Posted by: leonie | Jun 10, 2009 at 03:57 PM
I LOVE that feeling about a book. Usually, some undescribed number of pages into the read, you know... you just know... I am re-reading Crossing the Unknown Sea this week... and then on to the 3 Marriages... Aaah, and then to the first, marriage that is, a lifetime ago (it seems) I lost someone, not exactly like you, but with the same results, and 5 years in to my monastic life, I met the man I am with now, all the while saying , I won't do this again, I can't do this again. . . and yet, here I am. When it's time, I think, it's just time, and I usually go kicking and screaming, you, probably will go with a lot more grace than I...
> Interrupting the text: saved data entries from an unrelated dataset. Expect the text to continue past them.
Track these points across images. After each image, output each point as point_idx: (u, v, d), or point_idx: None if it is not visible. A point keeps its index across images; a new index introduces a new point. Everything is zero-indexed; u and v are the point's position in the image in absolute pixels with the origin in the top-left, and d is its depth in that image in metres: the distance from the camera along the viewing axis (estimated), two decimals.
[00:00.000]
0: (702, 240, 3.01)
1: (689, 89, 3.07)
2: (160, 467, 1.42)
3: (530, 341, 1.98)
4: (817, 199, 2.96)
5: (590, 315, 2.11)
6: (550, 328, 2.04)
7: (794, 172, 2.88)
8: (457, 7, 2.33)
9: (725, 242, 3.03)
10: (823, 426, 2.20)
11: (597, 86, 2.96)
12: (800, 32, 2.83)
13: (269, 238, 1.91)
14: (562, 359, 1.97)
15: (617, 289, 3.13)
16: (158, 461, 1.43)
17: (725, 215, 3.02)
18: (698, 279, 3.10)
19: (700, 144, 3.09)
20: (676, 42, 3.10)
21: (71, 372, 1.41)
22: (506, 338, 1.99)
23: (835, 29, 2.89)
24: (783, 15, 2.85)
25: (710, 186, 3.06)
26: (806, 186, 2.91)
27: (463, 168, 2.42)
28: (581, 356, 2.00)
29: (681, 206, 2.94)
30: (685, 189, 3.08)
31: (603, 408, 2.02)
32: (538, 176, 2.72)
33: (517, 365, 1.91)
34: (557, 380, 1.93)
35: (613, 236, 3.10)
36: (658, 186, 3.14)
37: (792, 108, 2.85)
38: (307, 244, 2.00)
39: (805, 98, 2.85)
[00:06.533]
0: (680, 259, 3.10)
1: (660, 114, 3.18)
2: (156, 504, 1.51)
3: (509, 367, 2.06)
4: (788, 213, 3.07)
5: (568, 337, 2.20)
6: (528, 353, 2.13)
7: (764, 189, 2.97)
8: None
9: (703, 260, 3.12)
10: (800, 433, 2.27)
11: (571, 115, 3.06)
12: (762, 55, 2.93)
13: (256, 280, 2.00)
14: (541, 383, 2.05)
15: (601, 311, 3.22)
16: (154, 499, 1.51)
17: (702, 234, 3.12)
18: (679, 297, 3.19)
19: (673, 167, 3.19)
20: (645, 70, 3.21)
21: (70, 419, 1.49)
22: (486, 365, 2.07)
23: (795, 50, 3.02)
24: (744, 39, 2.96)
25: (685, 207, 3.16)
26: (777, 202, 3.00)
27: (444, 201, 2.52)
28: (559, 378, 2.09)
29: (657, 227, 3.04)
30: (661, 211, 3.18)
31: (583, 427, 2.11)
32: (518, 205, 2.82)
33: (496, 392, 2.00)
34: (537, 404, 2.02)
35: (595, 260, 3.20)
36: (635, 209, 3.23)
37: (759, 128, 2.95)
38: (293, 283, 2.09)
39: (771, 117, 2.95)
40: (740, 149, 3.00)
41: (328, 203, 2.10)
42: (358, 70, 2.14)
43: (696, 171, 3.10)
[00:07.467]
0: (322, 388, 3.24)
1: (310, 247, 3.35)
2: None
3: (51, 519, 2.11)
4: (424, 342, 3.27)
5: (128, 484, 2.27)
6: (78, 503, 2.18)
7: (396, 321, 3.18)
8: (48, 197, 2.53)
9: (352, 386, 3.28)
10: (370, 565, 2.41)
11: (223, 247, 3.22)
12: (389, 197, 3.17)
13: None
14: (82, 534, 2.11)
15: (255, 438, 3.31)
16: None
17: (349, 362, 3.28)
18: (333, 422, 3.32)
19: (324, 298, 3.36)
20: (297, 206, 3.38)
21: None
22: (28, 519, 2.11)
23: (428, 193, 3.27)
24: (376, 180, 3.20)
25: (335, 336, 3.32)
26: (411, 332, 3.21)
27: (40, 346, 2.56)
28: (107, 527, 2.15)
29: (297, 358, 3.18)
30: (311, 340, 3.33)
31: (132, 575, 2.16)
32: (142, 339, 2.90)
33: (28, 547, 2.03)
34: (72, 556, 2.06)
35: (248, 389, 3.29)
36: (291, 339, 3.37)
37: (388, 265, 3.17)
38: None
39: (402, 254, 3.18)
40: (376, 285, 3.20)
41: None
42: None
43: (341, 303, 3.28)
Posted by: Liz | Jun 10, 2009 at 04:58 PM
At the risk of sounding somewhat cliched, feel the fear and do it anyway - you're strong enough to handle whatever comes your way. Maybe someone ought to write a book about it?
Posted by: Anthony | Jun 10, 2009 at 07:35 PM
this is pretty much exactly how i feel.
Posted by: Laura. | Jun 10, 2009 at 09:19 PM
Amen to Megg - you are fabulous and the man who will be your match will also be fabulous. The fear never goes away by itself - but we find the courage to love despite the fear and then we see that the worst that could happen is that we return to zero - which is what we all do in the rounds of life anyway. Sending you love. xxx
Posted by: Marianne | Jun 11, 2009 at 09:41 AM
Susannah, as always you articulate so beautifully your own experience, and in such a way that others feel you could be speaking for them too. This is a gift. And I feel it again today.
I wish you the courage to overcome, or to respond despite, the fear, and so to find who and what you seek because "... its time is nigh." And you deserve it. You deserve him.
Posted by: kendalee | Jun 11, 2009 at 09:27 PM
this book sounds So interesting. ; )
xo
Posted by: Christina | Jun 15, 2009 at 03:28 PM
I was listening to a David Whyte lecture on cd on the way to work -- He is so inspiring and was in our city recently and I missed his workshop!